A friend casually hinted at me recreating a tapas dish she fell in love with at a restaurant located too many states away to justify a monthly visit. I eagerly and quietly agreed, though I knew nothing about the dish other than the name.

My version adds a hint of sweetness to a heavy braised beef and pork combo, mixing beef and pork in this recipe helps vary the flavor profile. It is quite important to sear the meat first for a deeper flavor. This recipe offers versatility to serve as a tapas dish between crispy spring rolls or to serve as a main entree over polenta (both options explained below).

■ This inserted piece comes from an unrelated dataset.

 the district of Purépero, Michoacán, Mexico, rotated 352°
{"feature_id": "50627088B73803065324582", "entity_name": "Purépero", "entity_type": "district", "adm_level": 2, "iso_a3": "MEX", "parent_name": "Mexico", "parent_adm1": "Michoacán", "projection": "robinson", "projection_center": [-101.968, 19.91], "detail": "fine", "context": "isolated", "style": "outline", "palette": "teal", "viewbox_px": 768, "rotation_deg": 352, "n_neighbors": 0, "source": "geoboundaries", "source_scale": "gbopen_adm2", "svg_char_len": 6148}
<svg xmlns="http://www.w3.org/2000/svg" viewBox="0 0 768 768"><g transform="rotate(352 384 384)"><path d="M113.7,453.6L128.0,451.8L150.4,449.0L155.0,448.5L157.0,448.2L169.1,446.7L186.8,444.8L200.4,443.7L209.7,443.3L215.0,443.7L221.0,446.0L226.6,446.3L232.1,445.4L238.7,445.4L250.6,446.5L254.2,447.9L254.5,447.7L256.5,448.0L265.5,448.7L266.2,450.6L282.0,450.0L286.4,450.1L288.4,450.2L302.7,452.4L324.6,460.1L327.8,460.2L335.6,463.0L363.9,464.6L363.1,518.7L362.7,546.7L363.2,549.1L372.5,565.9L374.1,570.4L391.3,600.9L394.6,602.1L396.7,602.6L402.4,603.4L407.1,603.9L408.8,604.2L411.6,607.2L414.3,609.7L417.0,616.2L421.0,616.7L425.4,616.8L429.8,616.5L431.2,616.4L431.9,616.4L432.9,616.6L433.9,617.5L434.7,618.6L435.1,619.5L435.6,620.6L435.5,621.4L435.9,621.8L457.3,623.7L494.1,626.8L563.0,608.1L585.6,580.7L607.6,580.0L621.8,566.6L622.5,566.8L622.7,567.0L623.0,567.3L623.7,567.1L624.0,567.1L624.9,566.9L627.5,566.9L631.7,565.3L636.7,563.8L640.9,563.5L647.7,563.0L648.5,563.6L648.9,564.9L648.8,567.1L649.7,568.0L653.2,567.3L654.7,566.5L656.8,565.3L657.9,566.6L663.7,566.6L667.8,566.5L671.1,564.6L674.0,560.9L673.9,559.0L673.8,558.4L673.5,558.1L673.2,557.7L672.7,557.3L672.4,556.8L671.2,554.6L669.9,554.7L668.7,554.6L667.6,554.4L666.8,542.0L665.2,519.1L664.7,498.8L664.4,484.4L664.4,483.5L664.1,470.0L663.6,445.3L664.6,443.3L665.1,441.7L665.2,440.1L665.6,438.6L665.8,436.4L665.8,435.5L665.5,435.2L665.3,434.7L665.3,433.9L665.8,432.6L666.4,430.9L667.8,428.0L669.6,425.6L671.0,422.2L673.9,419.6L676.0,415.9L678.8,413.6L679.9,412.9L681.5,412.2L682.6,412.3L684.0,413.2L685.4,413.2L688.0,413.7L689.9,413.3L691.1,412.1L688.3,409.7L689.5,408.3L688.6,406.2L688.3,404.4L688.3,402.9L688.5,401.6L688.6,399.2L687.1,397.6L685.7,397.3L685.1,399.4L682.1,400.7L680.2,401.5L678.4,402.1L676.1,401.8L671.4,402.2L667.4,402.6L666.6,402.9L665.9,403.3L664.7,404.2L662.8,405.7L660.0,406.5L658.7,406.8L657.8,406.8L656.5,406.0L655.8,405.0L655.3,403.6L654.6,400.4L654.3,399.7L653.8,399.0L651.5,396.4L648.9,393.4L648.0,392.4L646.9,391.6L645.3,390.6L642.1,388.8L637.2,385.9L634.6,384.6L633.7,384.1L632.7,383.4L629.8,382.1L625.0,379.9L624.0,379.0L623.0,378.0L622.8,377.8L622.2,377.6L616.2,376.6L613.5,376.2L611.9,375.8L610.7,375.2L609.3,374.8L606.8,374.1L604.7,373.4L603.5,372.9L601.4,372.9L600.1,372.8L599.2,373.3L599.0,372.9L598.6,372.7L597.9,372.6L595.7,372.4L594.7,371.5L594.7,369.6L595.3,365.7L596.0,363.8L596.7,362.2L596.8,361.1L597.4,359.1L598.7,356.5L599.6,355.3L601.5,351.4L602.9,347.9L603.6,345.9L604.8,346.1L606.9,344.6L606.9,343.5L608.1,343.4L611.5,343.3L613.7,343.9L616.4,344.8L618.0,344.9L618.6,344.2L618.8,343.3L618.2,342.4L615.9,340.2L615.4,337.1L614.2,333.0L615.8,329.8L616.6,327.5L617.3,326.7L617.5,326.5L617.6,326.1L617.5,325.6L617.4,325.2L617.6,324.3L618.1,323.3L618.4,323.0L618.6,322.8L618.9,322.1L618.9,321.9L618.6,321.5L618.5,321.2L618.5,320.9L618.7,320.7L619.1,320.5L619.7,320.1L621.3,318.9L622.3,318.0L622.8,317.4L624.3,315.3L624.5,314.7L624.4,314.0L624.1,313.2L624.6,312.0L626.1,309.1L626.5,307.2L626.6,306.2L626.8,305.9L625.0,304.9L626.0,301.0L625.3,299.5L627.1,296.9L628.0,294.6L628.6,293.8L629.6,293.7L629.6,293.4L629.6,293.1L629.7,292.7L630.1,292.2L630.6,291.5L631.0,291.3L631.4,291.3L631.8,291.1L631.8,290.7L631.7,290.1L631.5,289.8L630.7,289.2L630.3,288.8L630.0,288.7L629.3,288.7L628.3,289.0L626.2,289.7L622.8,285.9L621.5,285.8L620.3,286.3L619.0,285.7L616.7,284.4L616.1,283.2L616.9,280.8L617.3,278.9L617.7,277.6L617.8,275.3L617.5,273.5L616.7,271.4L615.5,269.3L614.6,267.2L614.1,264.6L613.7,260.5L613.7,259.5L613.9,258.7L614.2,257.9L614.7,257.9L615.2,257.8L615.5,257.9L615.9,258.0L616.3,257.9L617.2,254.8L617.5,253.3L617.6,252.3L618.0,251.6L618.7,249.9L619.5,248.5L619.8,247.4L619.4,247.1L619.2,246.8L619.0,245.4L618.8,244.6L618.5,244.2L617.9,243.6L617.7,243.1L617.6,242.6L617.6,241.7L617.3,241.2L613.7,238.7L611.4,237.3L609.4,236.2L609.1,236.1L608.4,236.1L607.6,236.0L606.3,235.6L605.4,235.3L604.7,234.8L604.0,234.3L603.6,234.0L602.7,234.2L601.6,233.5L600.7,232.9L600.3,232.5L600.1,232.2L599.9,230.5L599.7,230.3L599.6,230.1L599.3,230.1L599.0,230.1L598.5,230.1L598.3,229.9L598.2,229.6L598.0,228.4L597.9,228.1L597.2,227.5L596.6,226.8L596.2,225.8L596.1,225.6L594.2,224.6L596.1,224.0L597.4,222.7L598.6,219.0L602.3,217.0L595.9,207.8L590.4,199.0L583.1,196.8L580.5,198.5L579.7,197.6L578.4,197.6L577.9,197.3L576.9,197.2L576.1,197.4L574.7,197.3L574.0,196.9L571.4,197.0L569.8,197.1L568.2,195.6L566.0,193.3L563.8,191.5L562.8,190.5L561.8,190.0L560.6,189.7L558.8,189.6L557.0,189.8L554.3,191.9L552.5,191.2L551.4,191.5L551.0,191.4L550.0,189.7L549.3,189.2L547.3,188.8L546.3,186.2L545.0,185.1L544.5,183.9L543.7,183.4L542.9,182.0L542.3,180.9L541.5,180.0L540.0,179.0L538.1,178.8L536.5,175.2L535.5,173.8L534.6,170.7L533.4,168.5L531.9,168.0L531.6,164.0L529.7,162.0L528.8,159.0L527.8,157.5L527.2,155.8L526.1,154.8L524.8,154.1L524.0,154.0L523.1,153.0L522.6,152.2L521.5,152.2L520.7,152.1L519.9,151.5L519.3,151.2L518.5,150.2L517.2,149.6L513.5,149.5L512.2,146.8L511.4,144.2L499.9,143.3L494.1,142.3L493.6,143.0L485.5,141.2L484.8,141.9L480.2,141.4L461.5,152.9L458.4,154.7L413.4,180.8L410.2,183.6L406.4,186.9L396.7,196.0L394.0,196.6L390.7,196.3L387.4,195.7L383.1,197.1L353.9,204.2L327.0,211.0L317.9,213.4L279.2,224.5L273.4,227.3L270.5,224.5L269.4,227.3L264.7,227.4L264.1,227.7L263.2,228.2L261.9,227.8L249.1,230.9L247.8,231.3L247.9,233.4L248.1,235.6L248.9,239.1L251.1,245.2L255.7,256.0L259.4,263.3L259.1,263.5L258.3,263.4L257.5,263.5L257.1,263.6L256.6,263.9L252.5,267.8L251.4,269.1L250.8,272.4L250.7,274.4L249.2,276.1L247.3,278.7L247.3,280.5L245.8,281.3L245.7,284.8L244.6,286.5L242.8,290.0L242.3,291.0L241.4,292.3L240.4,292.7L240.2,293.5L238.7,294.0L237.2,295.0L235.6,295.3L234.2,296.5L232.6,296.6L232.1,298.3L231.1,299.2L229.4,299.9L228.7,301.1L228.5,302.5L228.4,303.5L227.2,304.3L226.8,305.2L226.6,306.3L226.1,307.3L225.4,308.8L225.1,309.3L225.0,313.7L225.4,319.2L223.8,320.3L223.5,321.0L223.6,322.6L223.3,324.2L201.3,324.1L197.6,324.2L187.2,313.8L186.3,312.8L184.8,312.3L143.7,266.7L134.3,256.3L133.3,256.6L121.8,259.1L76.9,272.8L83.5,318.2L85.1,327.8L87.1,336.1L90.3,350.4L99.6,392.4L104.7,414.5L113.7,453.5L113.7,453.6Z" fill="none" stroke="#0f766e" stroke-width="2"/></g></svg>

Did I succeed in recreating this dish? In my book I did; turns out we ate it all before my friend even knew it was made-oops; guess I better do it again. It’ll be a fat and happy remake!



Rhubarb braised beef and pork

Sear
1/2 lb beef (leave whole, do not cut into chucks)
1/4 lb pork (leave whole, do not cut into chucks)
1/2 cup chopped white onions
1/2 cup chopped red onions

Add to the pan:

1/2 lb chopped rhubarb
2 garlic cloves, minced
1/2 tbsp. ground ginger
2 tbsp. Dijon mustard
1 tsp. dried sage
1 cup orange juice
2 tbsp. Worcestershire sauce

Cover with beef broth (If you use water, add a bouillon cube).

Cover and cook in the over for about 2 hours, add another 1/2 lb of chopped rhubarb. If the pot is dry, add 2 cups of broth or water. Cover and cook for another 2 hours or until meat falls apart.

Using two forks pull the meat apart, leaving some larger hunks together.

To serve on a crispy spring roll:

Toast the spring roll/egg roll wrap – take one spring roll wrap, cut into 4 squares and toast in a dry fry pan over medium heat until crispy, flipping sides as they brown.

Place one square in the middle of the plate, add a scoop of the braised rhubarb beef and top with a second toasted square. Dress the plate with the zippy rhubarb sauce.

To serve on creamy polenta:
1/2 cup polenta (cornmeal)
4 cups water or broth
1/2 cup of creamy goat cheese
Salt and fresh black pepper

Begin the polenta during the last hour while the meat is braising.

Start with 1 cup of cold water in a sauce pan. Slowly pour the cornmeal into the water while whisking vigorously. Cook over medium-low heat, stirring often, for about an hour. Add in more water as the polenta soaks up the previous. When the polenta is tender with no grit left, remove from heat and whisk in the cheese and lots of fresh black pepper. Add salt if needed, however the cheese may salt the dish enough on it’s own.

Place a dollop of polenta in the middle of a bowl, use a pair of tongs to place the meat on top of the polenta. Sprinkle with fresh chopped parsley and a drizzle of the Rhubarb sauce (recipe below)

Zippy Rhubarb Sauce

1/2 lb chopped rhubarb
1/2 cup sugar
6 cloves
1/2 tsp. dry mustard
1 tsp. ginger
1 tbsp. Worcestershire sauce

Place all the ingredients in a sauce pan and simmer over medium low heat for about 15 minutes or until the rhubarb is soft. Place the ingredients in a blender and blend until smooth. Strain and set aside until ready to use.

Tips and Techniques: Braising is made for tough cuts of meat rendering the meat to become ‘fall off the bone’ tender by simmering in juices for hours. It’s a great way to save money because it allows you to use cheaper cuts of meat (pot roasts, rumps, shoulders, etc.). Do use the guy behind the meat counter – they are there to help you!